The Emirates of Dubai and Abu Dhabi are frequently under the spotlight when it comes to expanding power and water capacities to keep up with rapid population and industrial growth in the UAE. Billions of dirhams are being invested to ensure that the country’s growth is sustained by its utilities, and that its two major cities remain well and truly on the map. But what of the situation in the Northern Emirates?
“In the other Emirates the growth is the same,” says Mohamad Mohd Saleh, director of water at the Federal Electricity and Water Authority (FEWA). “It really is a challenge to meet the demand from this abnormal growth.”
With our strategic plan, we intend to cover our needs from ADWEA and they are fully supporting FEWA’s requirement – Mohamad Mohd Saleh.
Saleh has spent 24 years in the water industry, becoming director of water when FEWA was established in 2000. His role covers both production and distribution for Ajman, Fujairah, Ras al-Khaimah and Um al-Quwain, as well as rural parts of Sharjah.
“It is quite a geographical area,” says Saleh. “We have hamlets of 15 or 20 houses which we have to cover, which is quite costly, but we are doing that.”
It is a considerable challenge to supply to some of the more inland area’s of Saleh’s jurisdiction and, in addition to a number of decentralised desalination plants, FEWA is relying heavily on counterpart Abu Dhabi Water and Electricity Authority (ADWEA) to meet the needs of its residents and businesses.
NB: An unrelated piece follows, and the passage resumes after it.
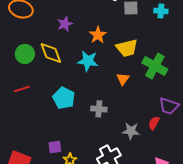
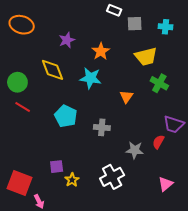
yellow trapezoid: (127, 48) -> (146, 57), moved
green circle: (25, 54) -> (17, 82), moved
green cross: (155, 66) -> (159, 83), size x0.7
red line: (22, 89) -> (23, 107), turned 49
“Recently we have been taking water from the Fujairah desalination plant,” Saleh explains. The project belongs to ADWEA despite operating on FEWA territory. “ADWEA invested money there. We have an agreement with them to take water there and we have a network connected to the main line.
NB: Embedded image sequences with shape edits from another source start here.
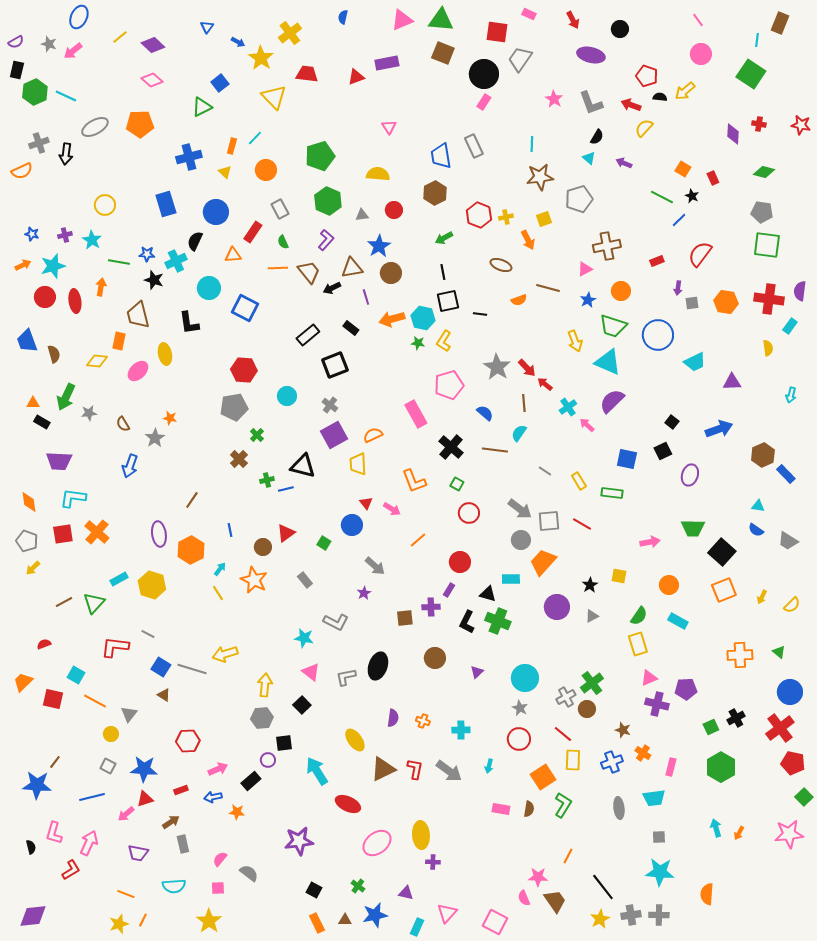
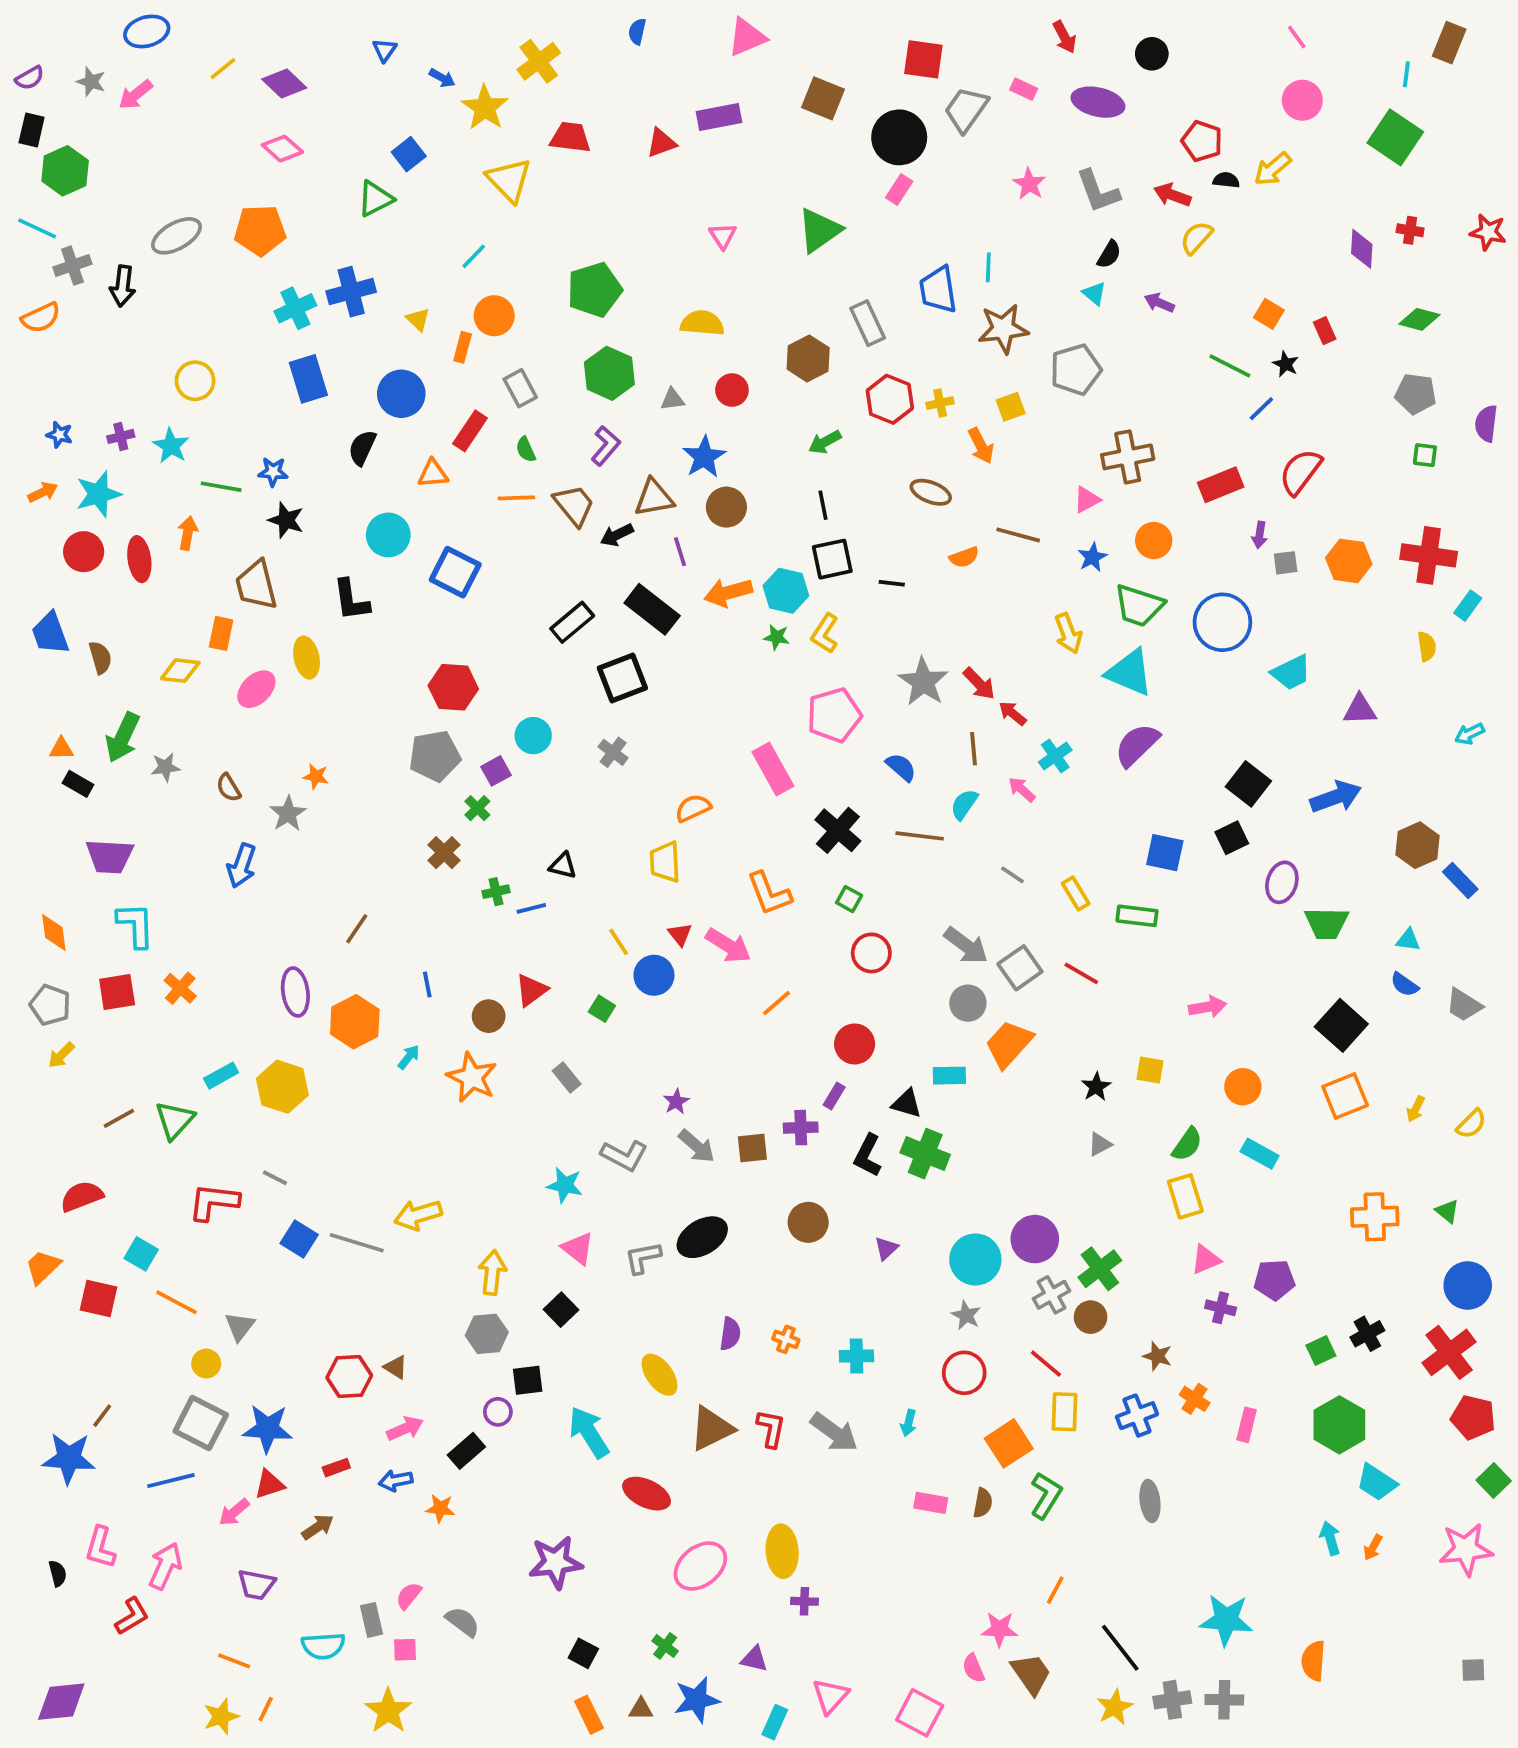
pink rectangle: (529, 14) -> (1024, 89), moved
blue ellipse: (79, 17) -> (147, 31), turned 50
green triangle: (441, 20) -> (819, 230), moved, turned -40
cyan line: (66, 96) -> (37, 228), moved
orange rectangle: (232, 146) -> (463, 347), moved
gray rectangle: (474, 146) -> (868, 323), moved
blue trapezoid: (441, 156) -> (938, 290), moved
green square: (767, 245) -> (1425, 455), size x0.5
cyan cross: (176, 261) -> (295, 308), moved
red rectangle: (657, 261) -> (1221, 485), size x1.6
purple semicircle: (800, 291) -> (1486, 423), moved
black rectangle: (351, 328) -> (652, 609), size x1.8
cyan arrow: (791, 395) -> (1470, 734), turned 49
black square: (672, 422) -> (1248, 784), size x1.6
pink arrow: (587, 425) -> (1022, 789), moved
purple square: (334, 435) -> (496, 771), moved, size x0.6
black triangle: (303, 466) -> (563, 866), size x0.6
cyan L-shape: (73, 498) -> (136, 925), turned 80
pink arrow: (392, 509) -> (728, 946), size x1.4
gray square: (549, 521) -> (1020, 968), turned -30
green trapezoid: (693, 528) -> (1326, 923), moved
orange cross: (97, 532) -> (180, 988), size x0.7
gray arrow: (375, 566) -> (697, 1146), moved
yellow line: (218, 593) -> (619, 942), moved
purple circle: (557, 607) -> (1035, 1239), moved
red semicircle: (44, 644) -> (82, 1196), size x1.6
black ellipse: (378, 666) -> (702, 1237), turned 40
brown triangle: (164, 695) -> (396, 1367), moved
purple cross: (657, 704) -> (1221, 1308), size x0.7
gray square: (108, 766) -> (201, 1423), size x1.8
cyan trapezoid: (654, 798) -> (1377, 1482), moved, turned 40
gray square: (659, 837) -> (1473, 1670), moved
gray rectangle: (183, 844) -> (372, 1620), moved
“We are facing a big problem in areas which are removed from the sea where you cannot build desalination plants. Today, the utility (ADWEA) has a pipeline going from Fujairah to Al Ain – and we have several connections on that line, which has helped us a lot to solve this problem, to supply water to places like Dhayd and Manamah, which had scarcity in water supply.”
Saleh puts FEWA’s current offtake from ADWEA at around 10 million gallons per day (MIGD). “We are about to renew the contract and ask to increase those quantities according to our requirements,” he says. “But nothing has been signed yet. With our strategic plan, we intend to cover our needs from ADWEA and they are fully supporting FEWA’s requirement.”
In an expansion of the Fujairah water and power plant, Veolia subsidiary Sidem is to build a desalination plant at Qidfa with a capacity of 130 MIGD, scheduled for commissioning in the summer of 2010.
Saleh accepts that desalination is the only answer to satisfying the entire region’s water needs and points to ADWEA as an example for utilities to follow, due to good water management and efforts to reduce the impact of desalination on the environment. “Our situation is a bit unique,” he says. “In all of the Gulf countries there is no groundwater, no natural sources of water, so you have to go for desalination plants. That’s the only strategic goal that you have to achieve.
“ADWEA is a good model to copy. They have invested a lot of money in constructing desalination plants in the Gulf of Oman. The Arabian Gulf has a lot of desalination plants, which may have some hazardous effects on the marine life there. It is almost a closed sea.”
FEWA is doing its best to reduce of the cost of its own desalination, installing pressure exchangers which cut the power consumption by almost half.
But perhaps there is still a lack of public awareness about just how costly it is to provide fresh water. Saleh feels the culture for conservation is not yet there. “Conservation is a trend everywhere in the world. Everybody is talking about it but on the ground, we do not feel it,” he says.
“We try to start from the schools with the young generation, so that they will have the culture for conservation, and know how scarcity will affect everybody if we are going to turn the tap on without thinking to get water. They should be aware of the procedures going on to get the water to that tap.”
As for encouraging businesses to be more economical with water, there needs to be accurate metering and meter reading – and Saleh believes some tariff restructuring could be a possible solution, with increased tariffs for high consumption, though specifics are still to be decided. “We have to review the tariff structure – when you consume more, you have to pay more,” says Saleh.
Looking ahead, FEWA’s strategy is simple. “There are shortages in some places – we try to bridge the gap by building new plants to meet that demand.”
As the international profile of the UAE grows bigger, the Northern Emirates will no doubt establish themselves more firmly on the map and FEWA will need to expand at an equal rate. With ADWEA’s support, it looks to be up to the task.